Prediction via simulation using rdist() and ecdf()
ecdf(x)(y)
returns a fraction of numbers in data vector x that are no greater than value y.
- x is a data vector
- y is where we evaluate
ecdf(x)
rnorm(n, mean, sd)
samples n times from a normal distribution with parameters mean and sd.
- also:
rbinom()
,rexp()
,rpois()
Example:
- The waiting time at a shop is approximately normally distributed with mean = 75 minutes and SD = 25 mins.
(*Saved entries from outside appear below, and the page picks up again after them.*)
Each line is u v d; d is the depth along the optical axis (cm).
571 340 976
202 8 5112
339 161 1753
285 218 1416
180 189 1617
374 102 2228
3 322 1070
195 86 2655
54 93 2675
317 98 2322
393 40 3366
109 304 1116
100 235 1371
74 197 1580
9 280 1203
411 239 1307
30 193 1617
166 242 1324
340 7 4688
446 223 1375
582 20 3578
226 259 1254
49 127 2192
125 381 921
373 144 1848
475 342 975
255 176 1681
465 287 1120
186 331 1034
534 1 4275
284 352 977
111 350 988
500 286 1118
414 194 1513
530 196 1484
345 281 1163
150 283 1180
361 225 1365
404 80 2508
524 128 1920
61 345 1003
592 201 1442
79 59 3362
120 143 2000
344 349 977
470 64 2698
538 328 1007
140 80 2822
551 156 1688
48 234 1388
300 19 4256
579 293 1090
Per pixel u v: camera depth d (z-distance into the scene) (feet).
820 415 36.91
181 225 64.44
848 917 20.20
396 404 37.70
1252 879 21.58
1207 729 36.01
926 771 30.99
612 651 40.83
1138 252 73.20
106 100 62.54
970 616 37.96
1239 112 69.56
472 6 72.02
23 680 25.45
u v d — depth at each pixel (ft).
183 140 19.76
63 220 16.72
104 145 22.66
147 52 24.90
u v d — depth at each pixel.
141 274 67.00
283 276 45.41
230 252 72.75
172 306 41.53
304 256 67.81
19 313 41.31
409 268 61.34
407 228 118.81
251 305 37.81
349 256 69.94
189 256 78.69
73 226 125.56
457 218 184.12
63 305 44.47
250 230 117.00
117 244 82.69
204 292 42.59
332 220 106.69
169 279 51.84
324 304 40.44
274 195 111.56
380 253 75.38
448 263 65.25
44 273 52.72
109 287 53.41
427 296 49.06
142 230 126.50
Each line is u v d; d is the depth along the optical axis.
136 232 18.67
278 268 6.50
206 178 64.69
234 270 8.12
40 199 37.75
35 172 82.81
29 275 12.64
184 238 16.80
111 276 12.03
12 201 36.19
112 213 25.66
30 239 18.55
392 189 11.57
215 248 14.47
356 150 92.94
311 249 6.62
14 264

What is the probability that a customer’s waiting time will exceed 90 minutes?
set.seed(1) # set the seed value for the RNG
data = rnorm(100, mean=75, sd=25) # samples 100 times from normal distribution model
ecdf(data)(60) = 0.233 # empirical fraction of waiting times <= 60 minutes
1 - ecdf(data)(90) = 0.225 # empirical fraction of waiting times < 90 minutes
Plotting an ECDF using plot()
plot(ecdf(dv))
Goodness-of-Fit Testing
- Goodness of fit – describes how well a model fits a set of observations.
- This is hypothesis testing of whether a model fits the data.
- Even the best-fitting model may not describe the data adequately.
- It is a test of the null hypothesis that observations (data) are drawn from a specified distribution, or from a specified family of distributions (ie: normal).
- We test the null hypothesis that the ECDF for the model we have fit does not differ from the ECDF of the data.